Marcus Garvey foi inspiração decisiva para a formação de um grupo importante, para uma geração de líderes Afrikanos que tocaram a tarefa de criar as condições para a expulsão dos colonizadores do Continente e o início de um longo processo de descolonização. Uma geração ciente de que a independência formal das novas nações Afrikanas via retirada dos invasores branc’os era apenas o início de uma tarefa muito maior de reconstrução das condições de vida digna e plena do Afrikano no Continente e em suas múltiplas Diásporas.

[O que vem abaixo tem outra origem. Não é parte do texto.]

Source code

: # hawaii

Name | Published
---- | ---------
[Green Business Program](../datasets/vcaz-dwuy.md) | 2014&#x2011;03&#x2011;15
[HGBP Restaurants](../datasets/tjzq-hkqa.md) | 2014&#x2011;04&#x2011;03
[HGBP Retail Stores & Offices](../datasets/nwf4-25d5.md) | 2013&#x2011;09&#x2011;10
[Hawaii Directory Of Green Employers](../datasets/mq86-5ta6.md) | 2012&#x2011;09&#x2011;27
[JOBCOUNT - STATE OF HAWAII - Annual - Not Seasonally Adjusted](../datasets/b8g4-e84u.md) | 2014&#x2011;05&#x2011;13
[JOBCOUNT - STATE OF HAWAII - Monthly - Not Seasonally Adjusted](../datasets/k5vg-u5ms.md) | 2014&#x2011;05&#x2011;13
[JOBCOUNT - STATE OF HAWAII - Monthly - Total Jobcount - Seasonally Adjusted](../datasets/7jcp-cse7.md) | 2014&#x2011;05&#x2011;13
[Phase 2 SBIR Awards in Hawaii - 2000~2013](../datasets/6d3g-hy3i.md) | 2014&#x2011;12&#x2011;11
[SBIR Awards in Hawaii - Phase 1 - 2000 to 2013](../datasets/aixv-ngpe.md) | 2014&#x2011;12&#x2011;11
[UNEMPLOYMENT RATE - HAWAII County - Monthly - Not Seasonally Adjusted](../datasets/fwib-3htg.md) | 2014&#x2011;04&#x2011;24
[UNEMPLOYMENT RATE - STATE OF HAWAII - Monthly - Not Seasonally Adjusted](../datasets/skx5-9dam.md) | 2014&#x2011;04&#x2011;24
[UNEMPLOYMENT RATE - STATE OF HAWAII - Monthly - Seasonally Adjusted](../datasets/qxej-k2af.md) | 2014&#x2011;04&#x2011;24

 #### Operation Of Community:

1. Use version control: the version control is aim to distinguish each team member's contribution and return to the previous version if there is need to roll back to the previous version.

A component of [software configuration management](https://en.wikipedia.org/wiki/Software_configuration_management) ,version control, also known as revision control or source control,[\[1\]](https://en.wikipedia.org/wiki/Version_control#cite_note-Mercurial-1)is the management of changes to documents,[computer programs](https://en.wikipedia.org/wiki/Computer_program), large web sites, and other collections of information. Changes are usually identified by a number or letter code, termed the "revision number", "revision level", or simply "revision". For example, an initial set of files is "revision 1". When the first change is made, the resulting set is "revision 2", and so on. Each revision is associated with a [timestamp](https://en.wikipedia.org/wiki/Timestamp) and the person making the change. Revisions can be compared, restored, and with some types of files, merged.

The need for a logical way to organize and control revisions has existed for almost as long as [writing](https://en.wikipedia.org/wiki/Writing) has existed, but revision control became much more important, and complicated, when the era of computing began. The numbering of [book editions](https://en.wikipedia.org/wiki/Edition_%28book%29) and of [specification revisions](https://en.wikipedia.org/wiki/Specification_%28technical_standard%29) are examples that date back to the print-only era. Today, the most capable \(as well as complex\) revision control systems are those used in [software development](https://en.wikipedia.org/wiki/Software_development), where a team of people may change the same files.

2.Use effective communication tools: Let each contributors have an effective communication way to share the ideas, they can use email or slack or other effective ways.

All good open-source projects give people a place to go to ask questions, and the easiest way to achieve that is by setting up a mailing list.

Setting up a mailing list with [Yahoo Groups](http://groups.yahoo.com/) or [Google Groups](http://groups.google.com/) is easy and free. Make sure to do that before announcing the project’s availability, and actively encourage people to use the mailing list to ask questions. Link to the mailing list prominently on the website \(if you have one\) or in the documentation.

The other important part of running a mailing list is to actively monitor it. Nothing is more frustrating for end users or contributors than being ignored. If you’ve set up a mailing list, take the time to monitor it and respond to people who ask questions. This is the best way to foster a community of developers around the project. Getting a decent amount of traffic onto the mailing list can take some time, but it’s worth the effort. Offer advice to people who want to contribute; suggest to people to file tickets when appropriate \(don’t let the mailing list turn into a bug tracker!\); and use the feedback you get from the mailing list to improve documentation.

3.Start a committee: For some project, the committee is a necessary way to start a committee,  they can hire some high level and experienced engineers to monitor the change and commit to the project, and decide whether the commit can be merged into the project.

De volta ao Continente Afrikano, tendo antes passado por Londres, onde acabou por decidir concentrar-se no trabalho de organização política juntamente com uma geração de líderes Afrikanos que lá estavam, Nkrumah se lançou ao trabalho da independência da então costa do outro. Seu partido havendo se tornado maioria na nova assembleia legislativa, Kwame Nkrumah pôde, ao deixar a prisão em 1951, assumir a posição de líder do parlamento no novo governo. Quatro meses depois de assumir o parlamento, o que Kwame Nkrumah faz? Junto com Kojo Botsio, Nkrumah parte para os estados unidos. lá, Nkrumah receberia o título honorífico de doutor pela universidade de lincoln. Na ocasião, Nkrumah delineou os princípios e as políticas do seu partido (CPP), negou ser comunista e afirmou o princípio do autogoverno como meio para o progresso socioeconômico de seu povo. Na sequência, Nkrumah reverenciou Marcus Garvey e afirmou que: “nunca houve um período melhor para o movimento “De Volta à Africa” de Marcus Garvey do que aquele.” Acrescentou, “que cientistas, técnicos e professores pretos sigam em grande número para a costa do ouro para ajudar a construir a nova Costa do Ouro, a Nova Ghana — uma Nova Africa”.